Once you have decided to use open models, a few advanced topics determine how successful your deployment will be:

Licences matter in production

Choosing a model for a commercial product means reading the licence carefully. MIT and Apache 2.0 (DeepSeek R1, Qwen3, Gemma, Phi-4, most Mistral models) allow commercial use, redistribution, and modification without restrictions. Meta's Llama community licence allows commercial use for most companies, but organisations that reach 700 million monthly active users must apply for a separate licence — which rules it out for a handful of mega-platforms but is irrelevant for the vast majority of products. Always verify you are reading the licence for the specific model version you are deploying, as licences can change between releases.

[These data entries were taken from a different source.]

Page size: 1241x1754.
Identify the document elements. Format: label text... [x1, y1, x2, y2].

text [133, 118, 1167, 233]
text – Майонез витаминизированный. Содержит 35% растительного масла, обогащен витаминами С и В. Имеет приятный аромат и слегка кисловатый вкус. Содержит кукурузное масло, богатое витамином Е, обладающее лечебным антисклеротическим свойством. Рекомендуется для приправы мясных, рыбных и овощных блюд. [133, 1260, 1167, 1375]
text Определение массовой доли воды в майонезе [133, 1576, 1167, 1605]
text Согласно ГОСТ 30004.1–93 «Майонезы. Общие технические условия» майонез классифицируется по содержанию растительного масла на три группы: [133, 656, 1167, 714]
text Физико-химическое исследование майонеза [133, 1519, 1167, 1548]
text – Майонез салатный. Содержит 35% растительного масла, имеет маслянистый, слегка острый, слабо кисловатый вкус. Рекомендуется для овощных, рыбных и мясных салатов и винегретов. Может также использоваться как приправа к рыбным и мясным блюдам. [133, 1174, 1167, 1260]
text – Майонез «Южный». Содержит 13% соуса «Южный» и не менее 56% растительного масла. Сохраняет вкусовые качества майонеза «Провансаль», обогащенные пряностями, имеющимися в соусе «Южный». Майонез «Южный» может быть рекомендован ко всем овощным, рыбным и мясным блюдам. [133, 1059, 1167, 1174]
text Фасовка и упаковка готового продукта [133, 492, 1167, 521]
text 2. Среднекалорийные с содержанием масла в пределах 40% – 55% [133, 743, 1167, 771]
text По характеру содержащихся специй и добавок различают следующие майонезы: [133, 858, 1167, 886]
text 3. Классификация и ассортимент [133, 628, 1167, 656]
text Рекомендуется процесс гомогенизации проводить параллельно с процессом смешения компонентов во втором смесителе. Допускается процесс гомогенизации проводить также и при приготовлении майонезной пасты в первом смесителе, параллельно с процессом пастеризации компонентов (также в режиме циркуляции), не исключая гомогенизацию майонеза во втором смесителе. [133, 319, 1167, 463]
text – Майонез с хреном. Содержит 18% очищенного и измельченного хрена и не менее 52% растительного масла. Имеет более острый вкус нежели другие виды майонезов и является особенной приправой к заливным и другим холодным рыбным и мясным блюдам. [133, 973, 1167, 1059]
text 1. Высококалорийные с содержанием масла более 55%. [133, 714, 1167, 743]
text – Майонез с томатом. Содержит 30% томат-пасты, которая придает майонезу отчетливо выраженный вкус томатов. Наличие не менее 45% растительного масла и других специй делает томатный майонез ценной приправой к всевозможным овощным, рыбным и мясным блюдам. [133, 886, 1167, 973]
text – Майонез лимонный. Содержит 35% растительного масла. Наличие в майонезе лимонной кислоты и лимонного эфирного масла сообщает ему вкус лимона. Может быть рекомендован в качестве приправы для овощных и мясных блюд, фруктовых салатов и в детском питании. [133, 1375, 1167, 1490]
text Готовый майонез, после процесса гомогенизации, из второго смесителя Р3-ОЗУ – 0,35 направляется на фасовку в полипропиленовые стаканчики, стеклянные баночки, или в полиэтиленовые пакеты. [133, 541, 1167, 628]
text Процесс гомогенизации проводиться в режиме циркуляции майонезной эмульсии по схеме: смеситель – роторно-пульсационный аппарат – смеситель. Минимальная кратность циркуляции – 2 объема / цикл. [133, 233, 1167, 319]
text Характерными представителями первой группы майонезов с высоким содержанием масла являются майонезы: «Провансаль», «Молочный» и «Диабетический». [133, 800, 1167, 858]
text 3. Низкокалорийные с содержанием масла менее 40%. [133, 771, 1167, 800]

Fine-tuning is the multiplier

The biggest advantage of open weights is not avoiding API costs — it is the ability to fine-tune the model on your own domain data. A 7B model fine-tuned on a few thousand domain-specific examples often outperforms a 70B general-purpose model on the narrow task it was trained for. LoRA (Low-Rank Adaptation) makes this practical: you can fine-tune a 7B model on a single consumer GPU in a few hours with a few hundred annotated examples. The result is a model that is faster, cheaper to serve, and more accurate on your task than any general-purpose API.

The hybrid architecture

Most sophisticated production AI stacks in 2026 are hybrid: a closed frontier API handles rare, complex, ambiguous queries where the highest possible quality is worth the cost; a fine-tuned open model handles the high-volume, repetitive, well-defined tasks where the economics of self-hosting pay off. A routing layer — as simple as a classification prompt — directs each request to the right model. This pattern captures the benefits of both worlds without being locked into either.

def route_request(prompt: str, complexity_score: float):
    # Use open model (Ollama local) for routine queries
    if complexity_score < 0.6:
        return call_ollama("qwen3:8b", prompt)
    # Fall back to closed API for complex reasoning
    else:
        return call_openai("gpt-4o", prompt)

# complexity_score can be a simple classifier, token count,
# or another LLM call that is cheap to run locally

Privacy and compliance are not binary

Both OpenAI and Anthropic now offer zero-data-retention API tiers and SOC 2 compliance, which addresses many enterprise privacy concerns without self-hosting. For HIPAA (US healthcare), a Business Associate Agreement (BAA) with the provider is often sufficient. Where self-hosting becomes a hard requirement is in environments that prohibit data from crossing national borders, in classified or defence contexts, or in organisations whose security policy simply does not permit any third-party data processor regardless of contractual protections.